**EXERCISE OBJECTIVE**
Write out the lines of every row below word for word, omitting the pictures.

Records contained in a dataset:
>> Begin
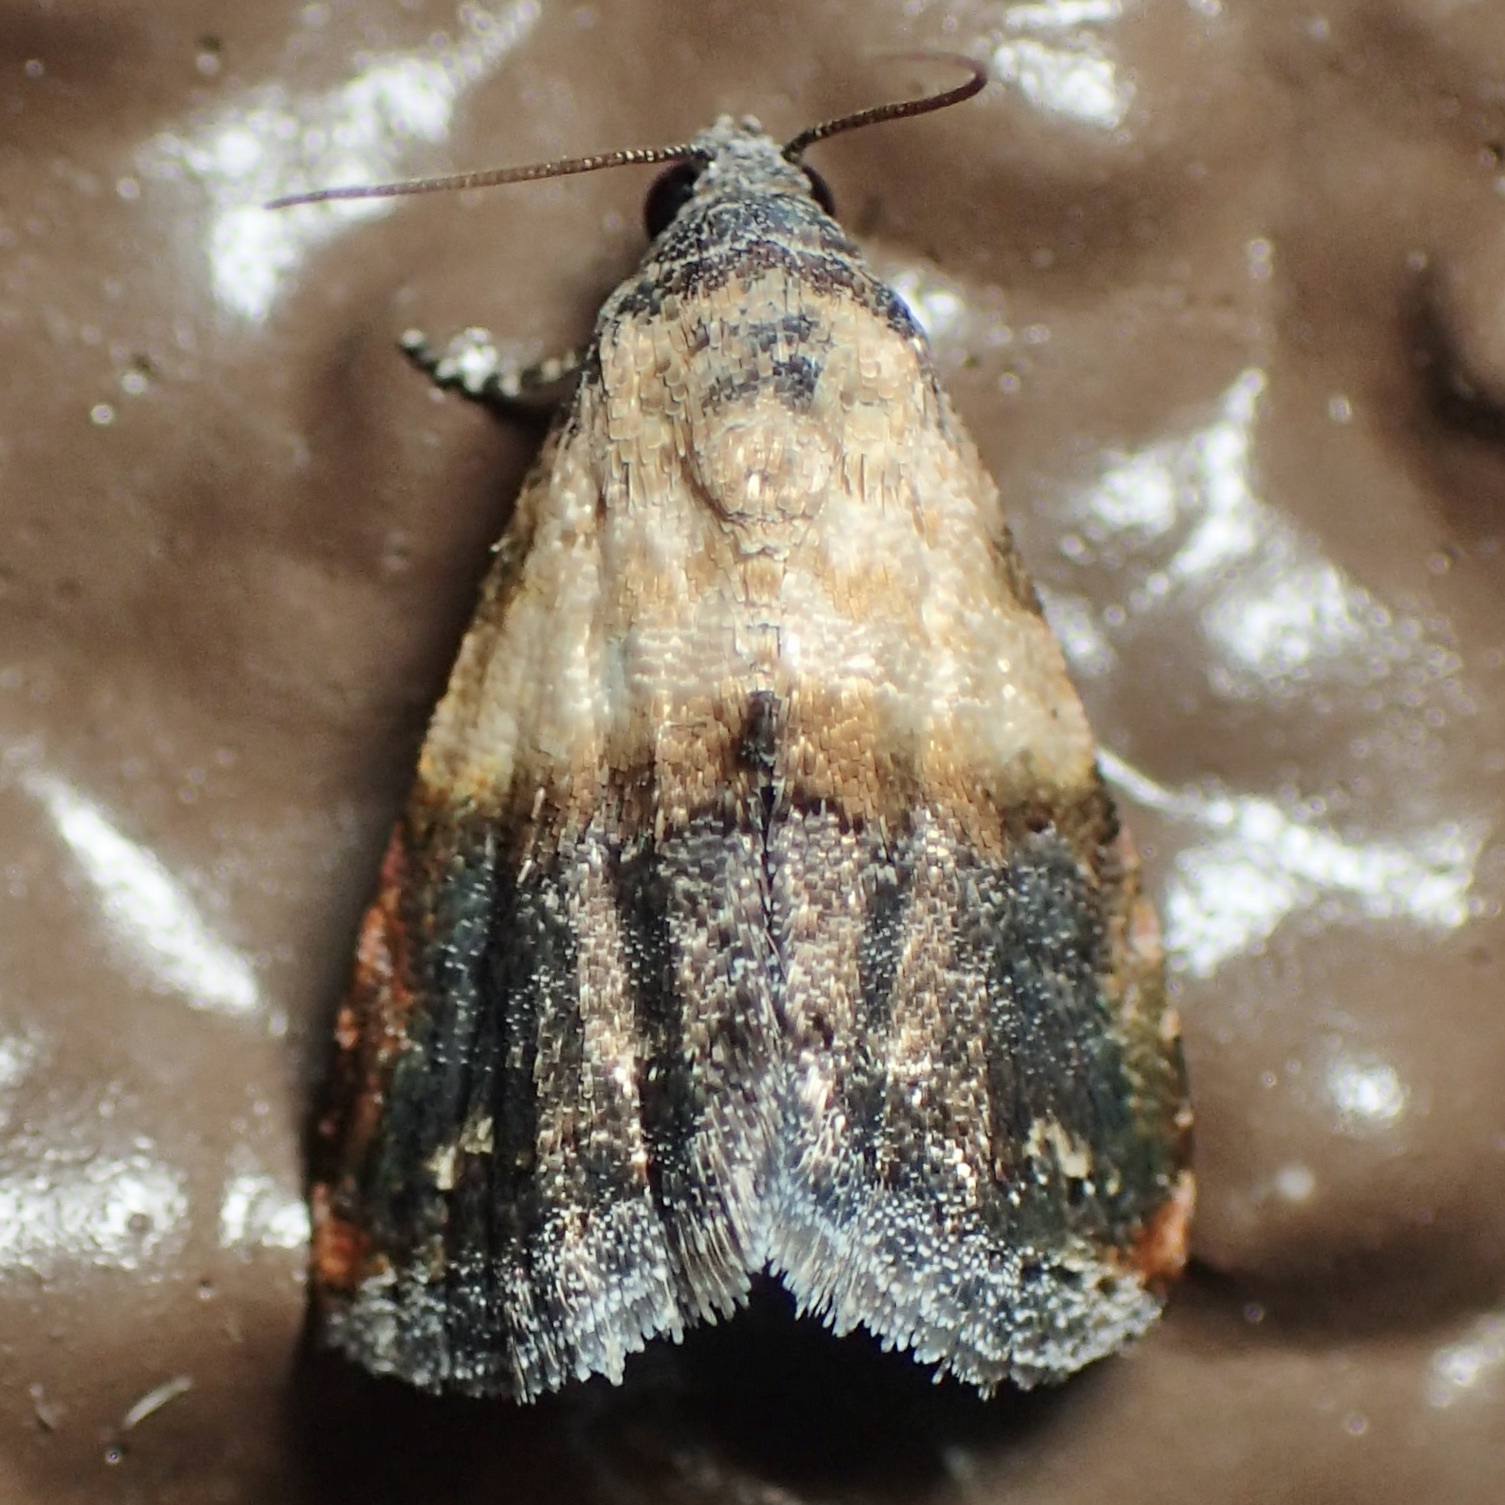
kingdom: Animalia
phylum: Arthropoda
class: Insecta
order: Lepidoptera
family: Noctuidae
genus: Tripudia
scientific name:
>> End
**WRITTEN ANSWER**
kingdom: Animalia
phylum: Arthropoda
class: Insecta
order: Lepidoptera
family: Noctuidae
genus: Tripudia
scientific name:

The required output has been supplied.